Will we hear cash registers ringing along with sleigh bells this December? Yes and no. New research and retail outlooks see a decidedly digital holiday shopping season in 2021 that’s already skewing toward eCommerce (no ringing registers) as serious gift buying kicks in.

With many years of eCommerce experience now under their belts and pandemic pandemonium still causing shortages and restrictions, consumers are signaling that what they want this holiday are rewards, recommendations and frictionless experiences wherever they shop.
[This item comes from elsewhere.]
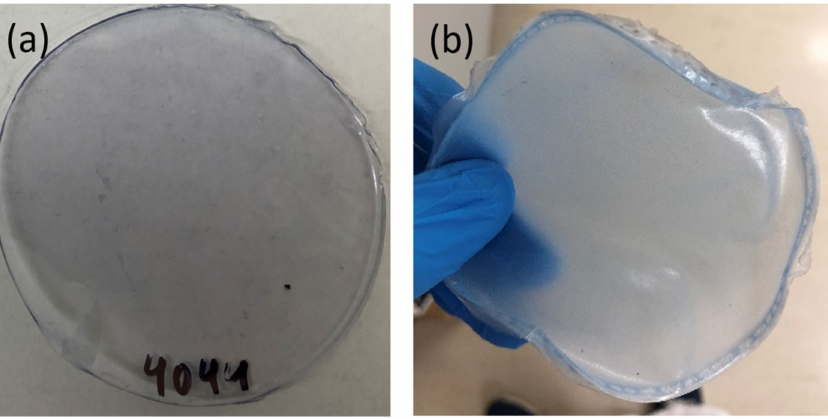
Figure 4. Photographic picture of ( a ) TSNP/PLA and ( b ) TSNP/PCL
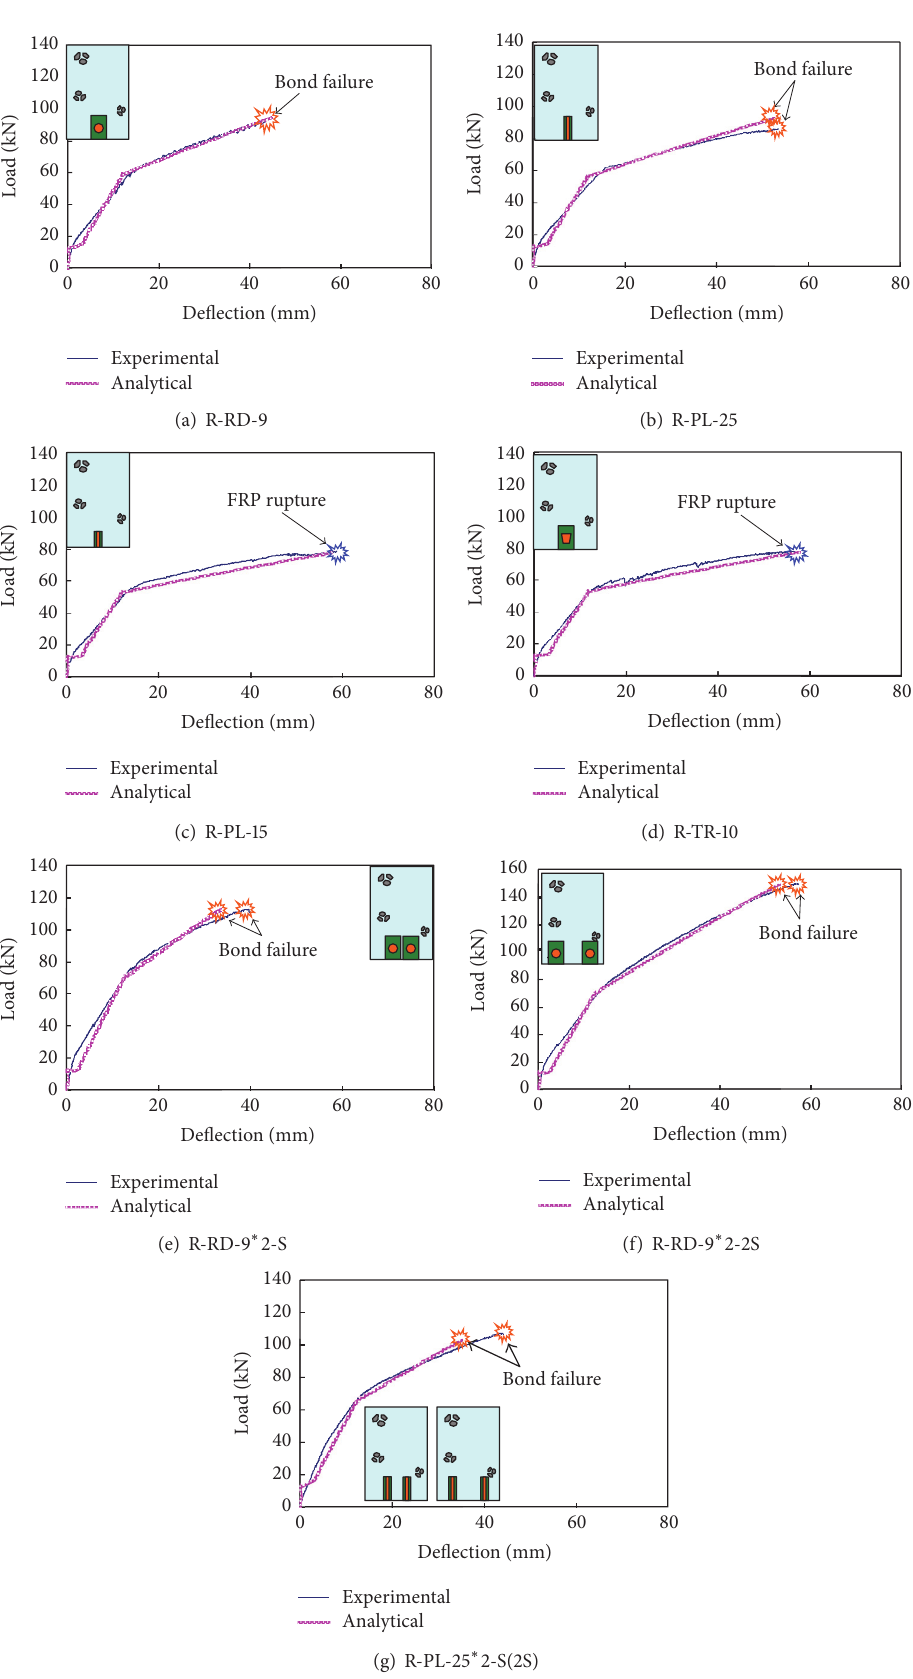
Figure 14: Comparison of experimental and analytical load-deflection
The new 2021 Holiday Shopping Outlook: Why Convenience And Personalization Will Be Key, a PYMNTS and Kount collaboration, backs this up, finding that almost 90 percent of consumers plan to shop online this year — that’s up 13% year over year— and that “both the online and in-store shopping experiences merchants deliver will help determine if this season will be a boom or a bust.”

Surveying nearly 3,650 U.S. consumers, that study identifies four primary consumer personas making the gifting decisions this year, and delves into what motivates these pandemic-era gift givers.

At 40% of respondents, the largest subset is “practicality-driven shoppers” motivated by purchasing ease, product availability and products delivery. The next largest group, at 28%, is made up of “advice-seeking shoppers,” who seek personalization, product recommendations/reviews and a seamless checkout. At 21% of the sample, “convenience-driven shoppers” value product availability most. “Hard-to-please” shoppers at 12% are the smallest cohort, and they want it all — ease, security, availability, delivery and highly satisfying experiences at every stage.

Get the study: The 2021 Holiday Shopping Outlook

Who’s Spending More This Year

As for spending levels expected after a tumultuous year where some fared better than others economically, The 2021 Holiday Shopping Outlook found 31% of Gen Z consumers plan to spend more this year than last, as do 28% of millennials and 25% of bridge millennials.

Higher spend will mostly occur online, PYMNTS found, with the study stating, “The expectation for increased spend sets online-only holiday shoppers apart from most of their peers,” as 33% will increase holiday spend, while 45% will drop about the same as 2020.

Only 11% of online shoppers said they’ll spend less.

“This compares to just 19 percent of all holiday shoppers who plan to spend more and 18 percent who plan to spend less,” and overall, 55% of all holiday shoppers “say they will keep this year’s spending in line with last year,” per that research.

See also: Holiday Shopping Outlook Suggests ‘Amazon Christmas’ May Be Underway

Payments Options, Checkout Ease are Decisive

Whether folks decide to shop in stores or online for the holidays, nearly 40% of consumers will use a credit card to make those purchases, and almost 34% will use debit cards.

Some spending trends are growing, as expected, especially buy now, pay later (BNPL). The 2021 Holiday Shopping Outlook finds that “The expected proportional increase to 3 percent of consumers using mostly BNPL for online holiday shopping is nearly double” 2020’s 1.6%.

Additionally, “Thirteen percent of consumers expect to use PayPal mostly for online shopping, a slight decrease from 14 percent of a year ago. Consumers plan to use most other methods, including digital wallets (6 percent) and store/gift cards (4 percent), for about the same proportion of online purchases this year as they did in 2020,” the study states.

A big decider for conversions online and off will be the seamlessness — or lack thereof — in the checkout process. PYMNTS October study Removing Friction at the Checkout: How Payment Experiences Influence Consumer Choice, a Checkout.com collaboration, found that “retailers have become less, rather than more, efficient at anticipating and meeting customer demand for better payment processes, even as consumers enter the high stakes holiday shopping season.”

Data from this study indicates that better pricing, more payment options and free delivery all play significant roles in online shopping conversions, as they do in physical settings as well.